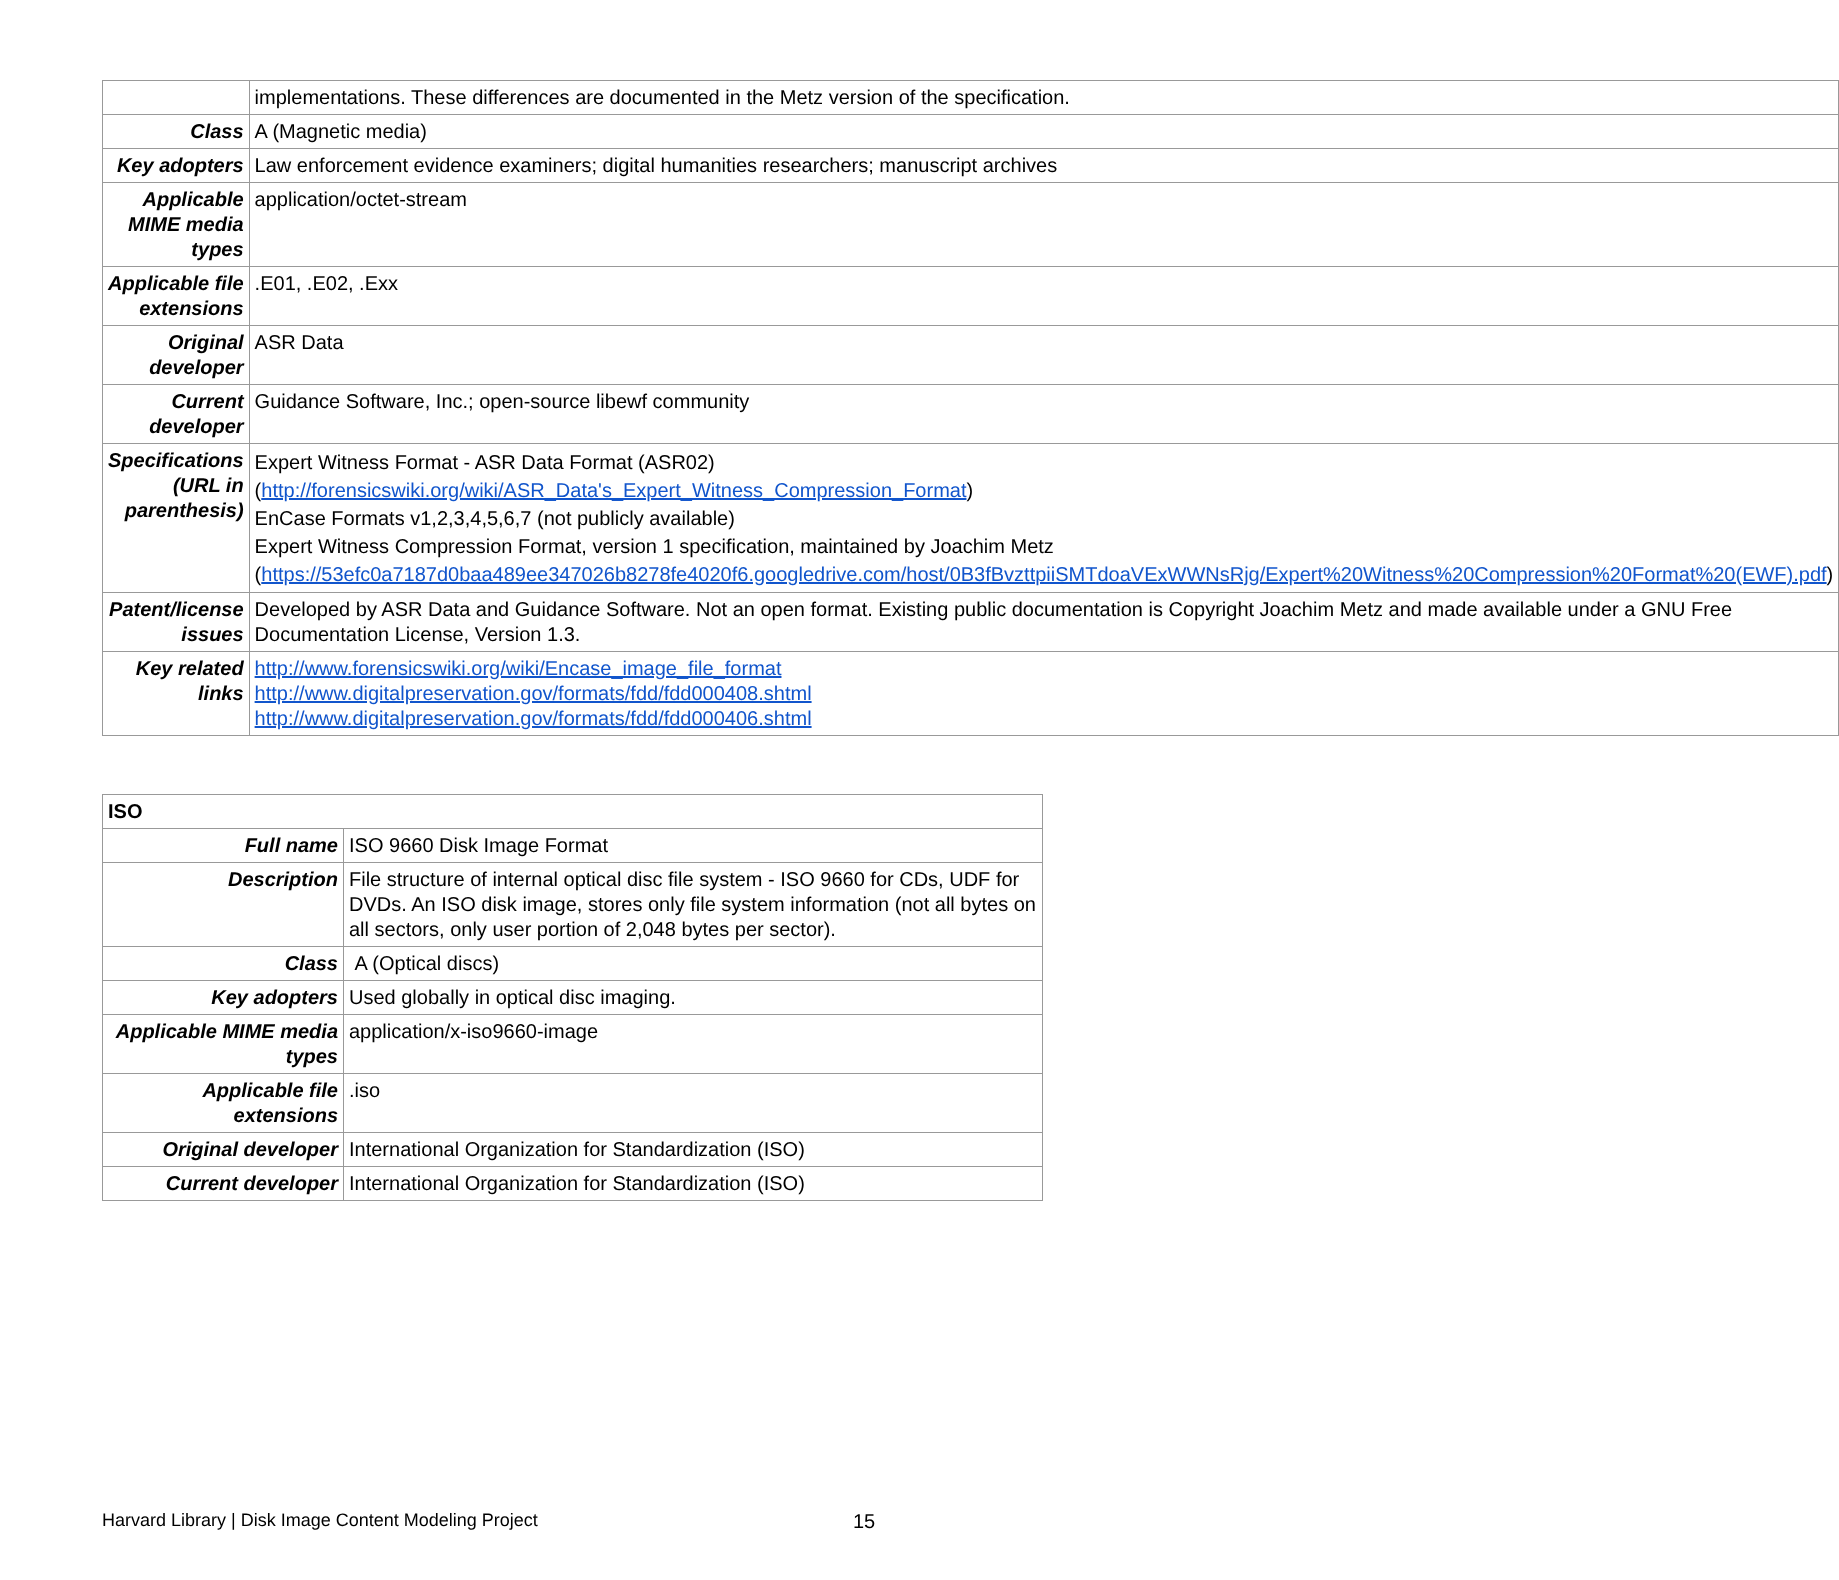| | implementations. These differences are documented in the Metz version of the specification. |
| Class | A (Magnetic media) |
| Key adopters | Law enforcement evidence examiners; digital humanities researchers; manuscript archives |
| Applicable MIME media types | application/octet-stream |
| Applicable file extensions | .E01, .E02, .Exx |
| Original developer | ASR Data |
| Current developer | Guidance Software, Inc.; open-source libewf community |
| Specifications (URL in parenthesis) | Expert Witness Format - ASR Data Format (ASR02) ( http://forensicswiki.org/wiki/ASR_Data's_Expert_Witness_Compression_Format ) EnCase Formats v1,2,3,4,5,6,7 (not publicly available) Expert Witness Compression Format, version 1 specification, maintained by Joachim Metz ( https://53efc0a7187d0baa489ee347026b8278fe4020f6.googledrive.com/host/0B3fBvzttpiiSMTdoaVExWWNsRjg/Expert%20Witness%20Compression%20Format%20(EWF).pdf ) |
| Patent/license issues | Developed by ASR Data and Guidance Software. Not an open format. Existing public documentation is Copyright Joachim Metz and made available under a GNU Free Documentation License, Version 1.3. |
| Key related links | http://www.forensicswiki.org/wiki/Encase_image_file_format http://www.digitalpreservation.gov/formats/fdd/fdd000408.shtml http://www.digitalpreservation.gov/formats/fdd/fdd000406.shtml |
| ISO | |
| --- | --- |
| Full name | ISO 9660 Disk Image Format |
| Description | File structure of internal optical disc file system - ISO 9660 for CDs, UDF for DVDs. An ISO disk image, stores only file system information (not all bytes on all sectors, only user portion of 2,048 bytes per sector). |
| Class | A (Optical discs) |
| Key adopters | Used globally in optical disc imaging. |
| Applicable MIME media types | application/x-iso9660-image |
| Applicable file extensions | .iso |
| Original developer | International Organization for Standardization (ISO) |
| Current developer | International Organization for Standardization (ISO) |
Harvard Library | Disk Image Content Modeling Project
15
==========
Return the full listing above exactly as written, and omit the pictures.

_ANSWER TO THE PROBLEM:_
| | implementations. These differences are documented in the Metz version of the specification. |
| Class | A (Magnetic media) |
| Key adopters | Law enforcement evidence examiners; digital humanities researchers; manuscript archives |
| Applicable MIME media types | application/octet-stream |
| Applicable file extensions | .E01, .E02, .Exx |
| Original developer | ASR Data |
| Current developer | Guidance Software, Inc.; open-source libewf community |
| Specifications (URL in parenthesis) | Expert Witness Format - ASR Data Format (ASR02) ( http://forensicswiki.org/wiki/ASR_Data's_Expert_Witness_Compression_Format ) EnCase Formats v1,2,3,4,5,6,7 (not publicly available) Expert Witness Compression Format, version 1 specification, maintained by Joachim Metz ( https://53efc0a7187d0baa489ee347026b8278fe4020f6.googledrive.com/host/0B3fBvzttpiiSMTdoaVExWWNsRjg/Expert%20Witness%20Compression%20Format%20(EWF).pdf ) |
| Patent/license issues | Developed by ASR Data and Guidance Software. Not an open format. Existing public documentation is Copyright Joachim Metz and made available under a GNU Free Documentation License, Version 1.3. |
| Key related links | http://www.forensicswiki.org/wiki/Encase_image_file_format http://www.digitalpreservation.gov/formats/fdd/fdd000408.shtml http://www.digitalpreservation.gov/formats/fdd/fdd000406.shtml |
| ISO | |
| --- | --- |
| Full name | ISO 9660 Disk Image Format |
| Description | File structure of internal optical disc file system - ISO 9660 for CDs, UDF for DVDs. An ISO disk image, stores only file system information (not all bytes on all sectors, only user portion of 2,048 bytes per sector). |
| Class | A (Optical discs) |
| Key adopters | Used globally in optical disc imaging. |
| Applicable MIME media types | application/x-iso9660-image |
| Applicable file extensions | .iso |
| Original developer | International Organization for Standardization (ISO) |
| Current developer | International Organization for Standardization (ISO) |
Harvard Library | Disk Image Content Modeling Project
15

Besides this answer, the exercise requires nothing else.